* **Task requirements**
List every player named in the passage on running backs.

* **Given passage**
One of the more interesting debates next season will center on Todd Gurley and David Johnson, who are both talented rookies who impressed in their first season in the league. While I view Gurley as the more talented back and the better option in Dynasty formats, I will likely fall on the Johnson side of the debate this summer. This consistency breakdown is part of the reason why.
Although Gurley fares better when looking at the raw numbers, Johnson spent most of the season as a seldom-used situational back. After Johnson finally took hold of the starting job Week 13, he had one elite performance, three RB1 performances and four RB2 performances over the final five games. Even if Gurley’s first game is removed, Johnson (60%) has a considerably higher RB1 percentage than Gurley (42%) as a starter.
The issue here is obviously sample size, but ultimately the numbers lay out what logic suggests should be true. Playing for a better offense, Johnson carries a similar ceiling and better weekly consistency than Gurley. It is possible the Rams offense improves enough to allow Gurley’s natural talent to win out, but when splitting hairs at the top of the draft, I will usually go with the better situation. In this case, that clearly belongs to Johnson.
Despite scoring just three total touchdowns, T.J. Yeldon was remarkably consistent as a rookie. He rarely posted RB1 numbers, but he was FLEX-worthy in 75 percent of his games and put up RB2 numbers over 40 percent of the time. Yeldon was not efficient with his red-zone opportunities last season, but much of the blame for his lack of touchdowns can be attributed to play calling. The Jaguars threw on 66 percent of their red-zone plays and 63 percent of their plays inside the 10-yard line. 87.5 percent of Jacksonville’s touchdowns came via the pass, which was the third-highest percentage in the league. With what looks like a solid touch floor and reason to expect some better touchdown luck next season, Yeldon should establish himself as a solid RB2.

Collected data
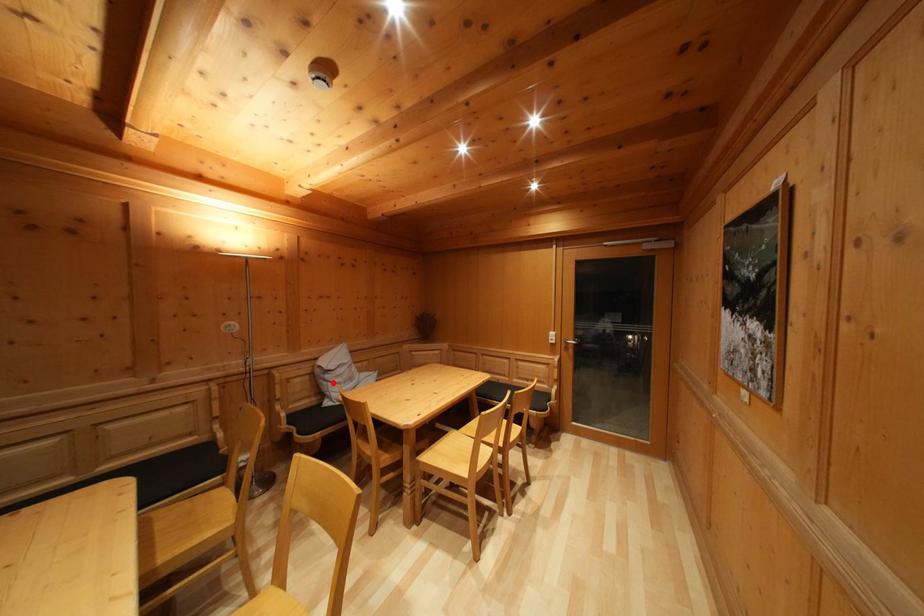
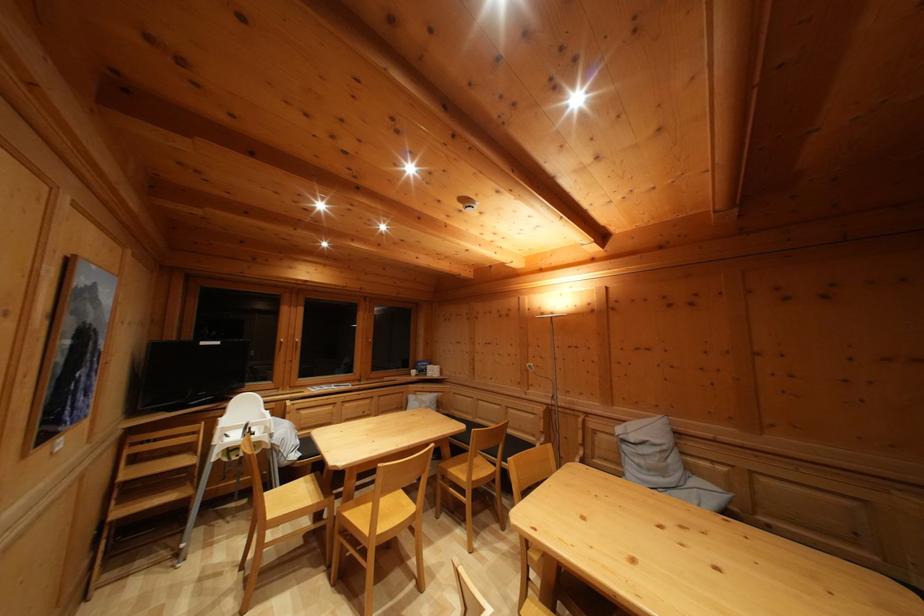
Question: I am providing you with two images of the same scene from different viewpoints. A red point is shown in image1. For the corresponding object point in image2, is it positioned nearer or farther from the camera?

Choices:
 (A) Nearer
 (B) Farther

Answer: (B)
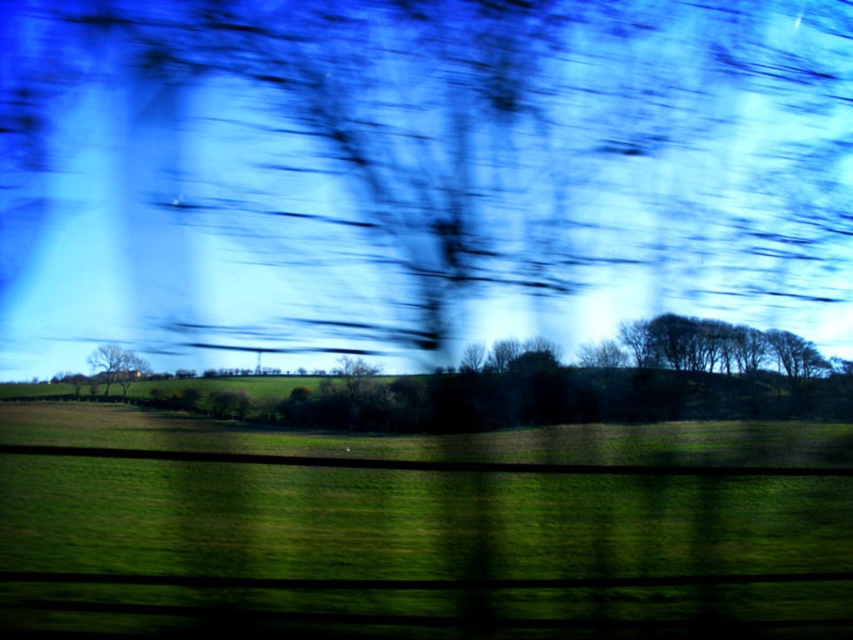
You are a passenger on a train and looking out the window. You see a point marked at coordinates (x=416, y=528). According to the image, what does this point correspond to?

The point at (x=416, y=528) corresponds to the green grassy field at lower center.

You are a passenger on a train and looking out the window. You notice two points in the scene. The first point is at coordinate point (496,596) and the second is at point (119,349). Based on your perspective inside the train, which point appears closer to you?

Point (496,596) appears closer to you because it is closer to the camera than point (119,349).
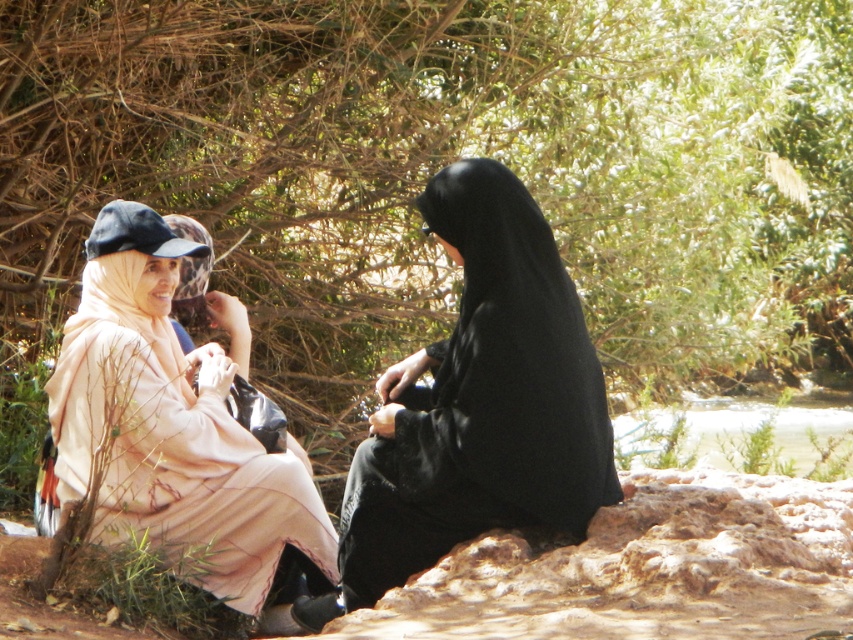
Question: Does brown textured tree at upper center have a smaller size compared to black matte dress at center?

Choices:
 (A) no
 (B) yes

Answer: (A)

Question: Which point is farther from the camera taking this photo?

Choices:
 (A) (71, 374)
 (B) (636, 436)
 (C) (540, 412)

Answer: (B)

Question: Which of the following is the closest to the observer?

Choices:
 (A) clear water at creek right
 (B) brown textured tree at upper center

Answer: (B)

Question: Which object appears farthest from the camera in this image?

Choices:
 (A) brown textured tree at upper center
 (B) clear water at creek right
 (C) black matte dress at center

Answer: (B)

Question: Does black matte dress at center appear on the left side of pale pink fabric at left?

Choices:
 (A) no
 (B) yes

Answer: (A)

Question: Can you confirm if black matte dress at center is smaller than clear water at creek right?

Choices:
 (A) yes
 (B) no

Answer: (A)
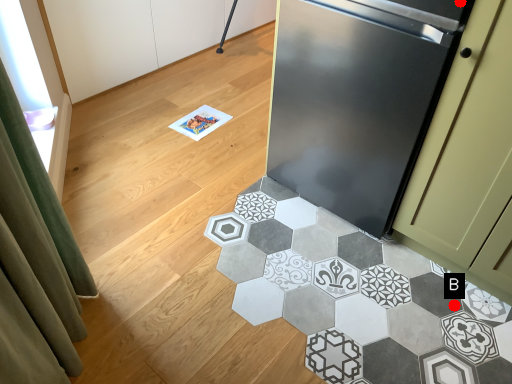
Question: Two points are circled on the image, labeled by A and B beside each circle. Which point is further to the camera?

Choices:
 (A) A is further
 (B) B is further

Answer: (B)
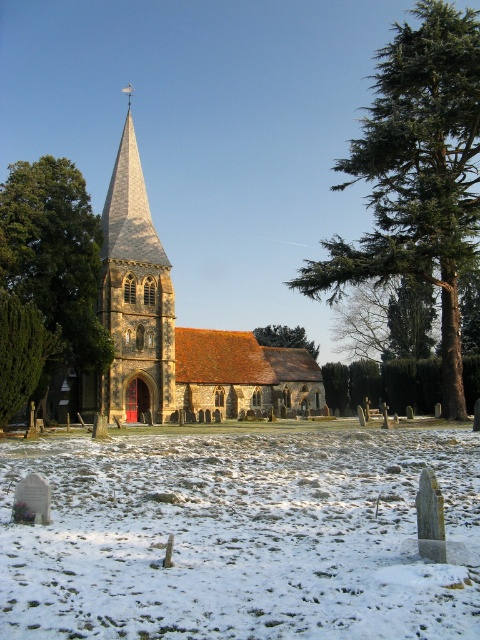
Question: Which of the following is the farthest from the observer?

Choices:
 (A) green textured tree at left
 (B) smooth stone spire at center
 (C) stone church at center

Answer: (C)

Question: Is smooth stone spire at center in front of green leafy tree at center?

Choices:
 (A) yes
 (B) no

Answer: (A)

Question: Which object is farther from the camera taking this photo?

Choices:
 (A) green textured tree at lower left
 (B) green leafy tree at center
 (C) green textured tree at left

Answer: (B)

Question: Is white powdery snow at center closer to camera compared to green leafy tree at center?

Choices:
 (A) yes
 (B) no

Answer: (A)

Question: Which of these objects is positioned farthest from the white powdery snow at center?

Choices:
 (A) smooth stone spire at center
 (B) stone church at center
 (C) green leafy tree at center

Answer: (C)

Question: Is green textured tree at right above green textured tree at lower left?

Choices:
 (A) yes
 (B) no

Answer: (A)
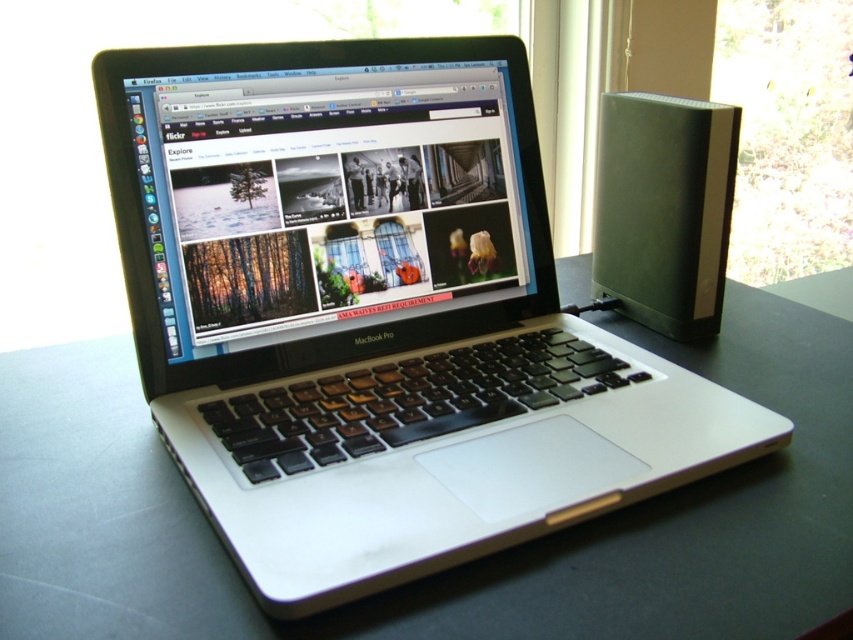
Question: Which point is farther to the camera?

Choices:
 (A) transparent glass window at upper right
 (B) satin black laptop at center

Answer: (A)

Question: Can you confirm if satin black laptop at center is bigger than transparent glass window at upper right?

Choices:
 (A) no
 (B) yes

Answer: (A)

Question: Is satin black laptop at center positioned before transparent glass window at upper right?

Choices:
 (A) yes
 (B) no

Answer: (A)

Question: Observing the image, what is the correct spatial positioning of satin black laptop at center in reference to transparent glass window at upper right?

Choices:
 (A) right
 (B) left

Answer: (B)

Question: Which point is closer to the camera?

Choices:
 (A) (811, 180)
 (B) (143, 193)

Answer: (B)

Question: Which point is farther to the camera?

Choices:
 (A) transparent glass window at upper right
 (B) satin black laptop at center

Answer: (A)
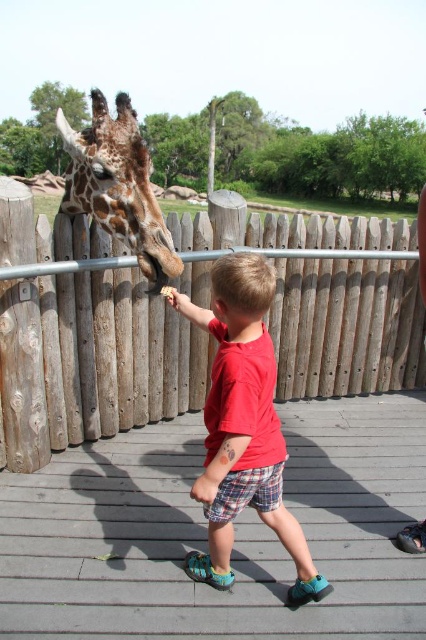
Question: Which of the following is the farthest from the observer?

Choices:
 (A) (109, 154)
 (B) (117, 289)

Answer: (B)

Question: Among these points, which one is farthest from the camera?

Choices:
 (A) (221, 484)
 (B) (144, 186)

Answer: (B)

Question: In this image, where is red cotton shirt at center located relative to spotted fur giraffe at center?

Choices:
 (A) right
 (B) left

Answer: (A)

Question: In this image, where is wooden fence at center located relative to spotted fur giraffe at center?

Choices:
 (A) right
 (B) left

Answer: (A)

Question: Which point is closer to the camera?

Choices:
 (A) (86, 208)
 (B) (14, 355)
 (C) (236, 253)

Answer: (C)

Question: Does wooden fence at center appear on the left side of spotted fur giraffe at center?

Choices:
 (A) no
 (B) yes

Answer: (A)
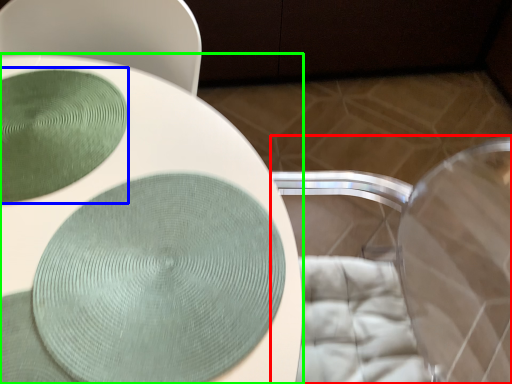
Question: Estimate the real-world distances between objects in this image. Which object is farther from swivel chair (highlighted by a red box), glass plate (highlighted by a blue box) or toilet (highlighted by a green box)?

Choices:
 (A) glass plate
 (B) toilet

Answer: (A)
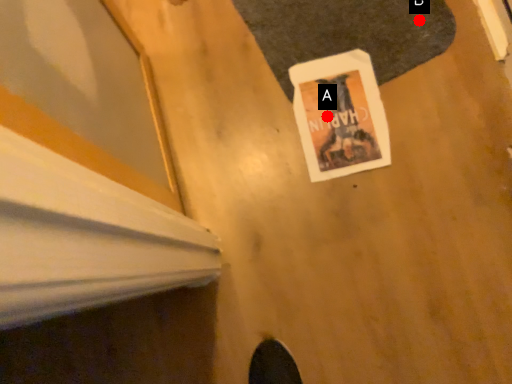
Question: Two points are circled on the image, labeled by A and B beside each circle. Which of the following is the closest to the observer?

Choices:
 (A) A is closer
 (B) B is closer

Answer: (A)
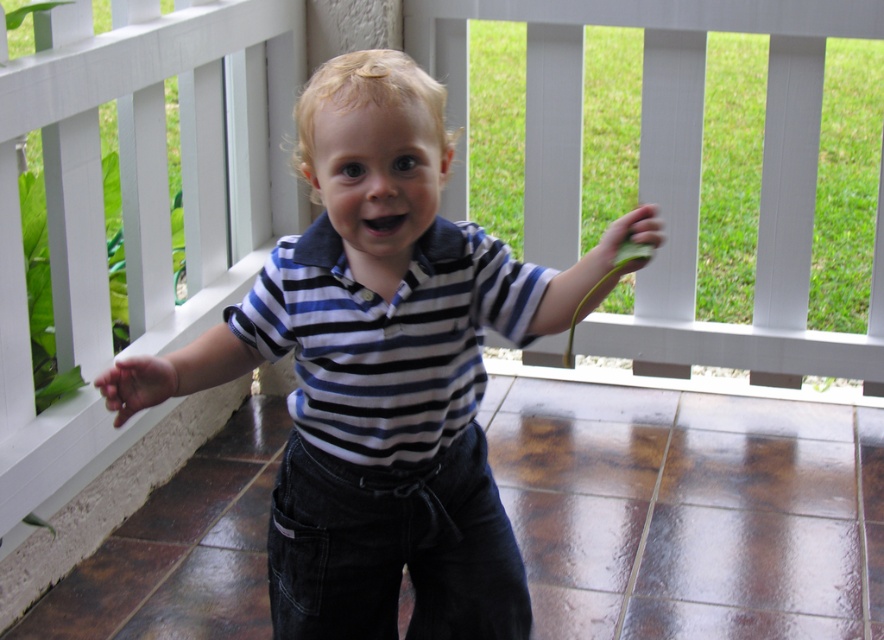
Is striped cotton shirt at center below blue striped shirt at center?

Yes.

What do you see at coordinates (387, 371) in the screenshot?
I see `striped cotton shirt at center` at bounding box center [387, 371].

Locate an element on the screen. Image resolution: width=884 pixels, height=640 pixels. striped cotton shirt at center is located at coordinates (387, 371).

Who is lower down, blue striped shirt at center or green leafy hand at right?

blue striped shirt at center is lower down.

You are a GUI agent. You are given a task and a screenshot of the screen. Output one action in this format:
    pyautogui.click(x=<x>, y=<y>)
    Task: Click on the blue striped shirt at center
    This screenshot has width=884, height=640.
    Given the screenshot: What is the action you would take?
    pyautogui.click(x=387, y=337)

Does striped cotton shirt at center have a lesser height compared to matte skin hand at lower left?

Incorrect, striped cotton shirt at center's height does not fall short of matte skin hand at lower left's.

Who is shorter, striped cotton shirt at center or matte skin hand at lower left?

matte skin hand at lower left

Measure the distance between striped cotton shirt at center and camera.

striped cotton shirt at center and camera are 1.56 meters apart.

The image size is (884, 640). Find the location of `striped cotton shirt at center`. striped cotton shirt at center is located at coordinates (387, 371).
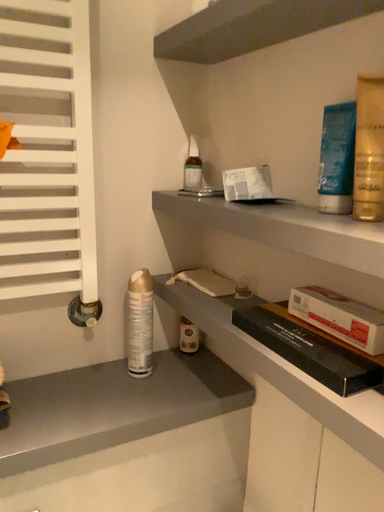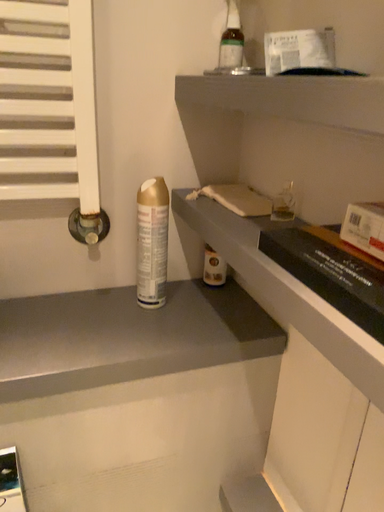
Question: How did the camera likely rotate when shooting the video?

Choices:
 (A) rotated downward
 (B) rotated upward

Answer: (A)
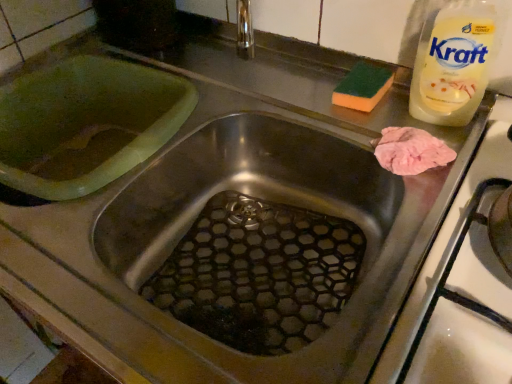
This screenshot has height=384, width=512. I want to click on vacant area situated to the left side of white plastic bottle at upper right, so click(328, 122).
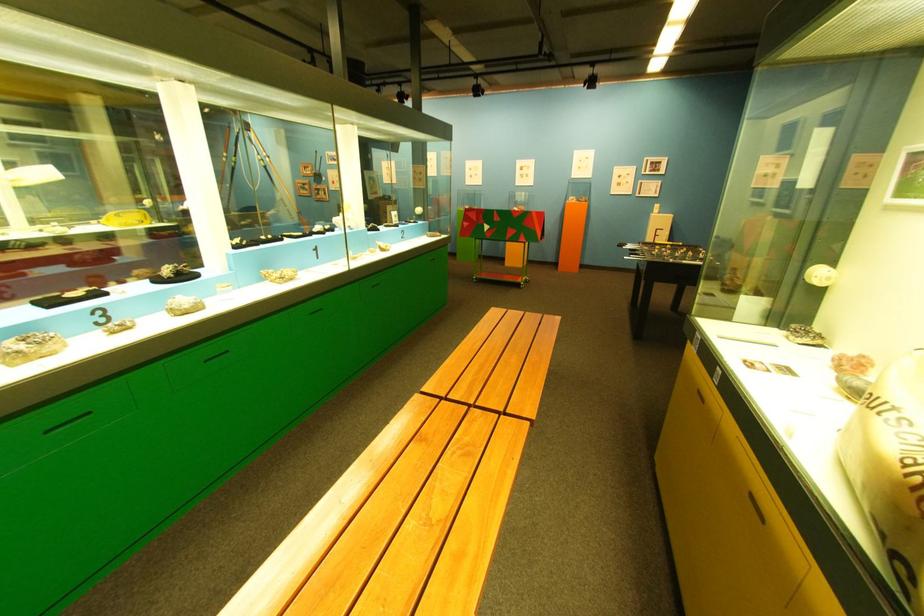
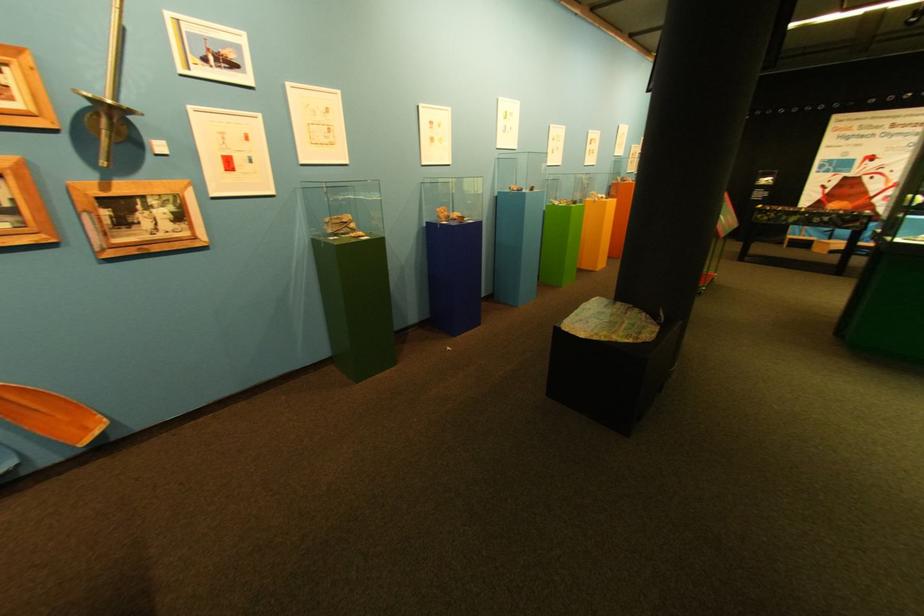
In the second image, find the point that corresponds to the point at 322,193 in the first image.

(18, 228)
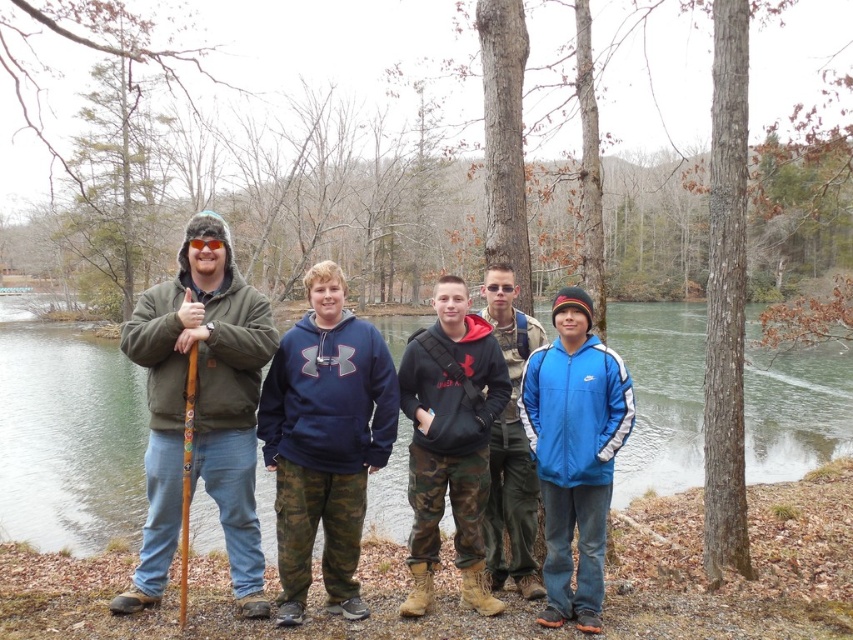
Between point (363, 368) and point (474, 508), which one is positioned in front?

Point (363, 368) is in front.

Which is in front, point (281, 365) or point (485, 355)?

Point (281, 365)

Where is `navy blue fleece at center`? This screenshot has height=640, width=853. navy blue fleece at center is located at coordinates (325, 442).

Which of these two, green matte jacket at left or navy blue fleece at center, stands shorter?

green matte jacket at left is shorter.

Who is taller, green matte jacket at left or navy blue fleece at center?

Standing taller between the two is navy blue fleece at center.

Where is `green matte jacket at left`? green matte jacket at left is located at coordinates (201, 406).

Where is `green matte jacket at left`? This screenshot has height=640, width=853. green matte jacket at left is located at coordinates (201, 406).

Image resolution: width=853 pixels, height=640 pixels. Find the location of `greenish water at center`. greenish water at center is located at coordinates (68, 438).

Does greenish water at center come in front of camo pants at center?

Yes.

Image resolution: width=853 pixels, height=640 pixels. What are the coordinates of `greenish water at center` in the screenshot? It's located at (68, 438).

* **Problem solution**
Todd Gurley, David Johnson, T.J. Yeldon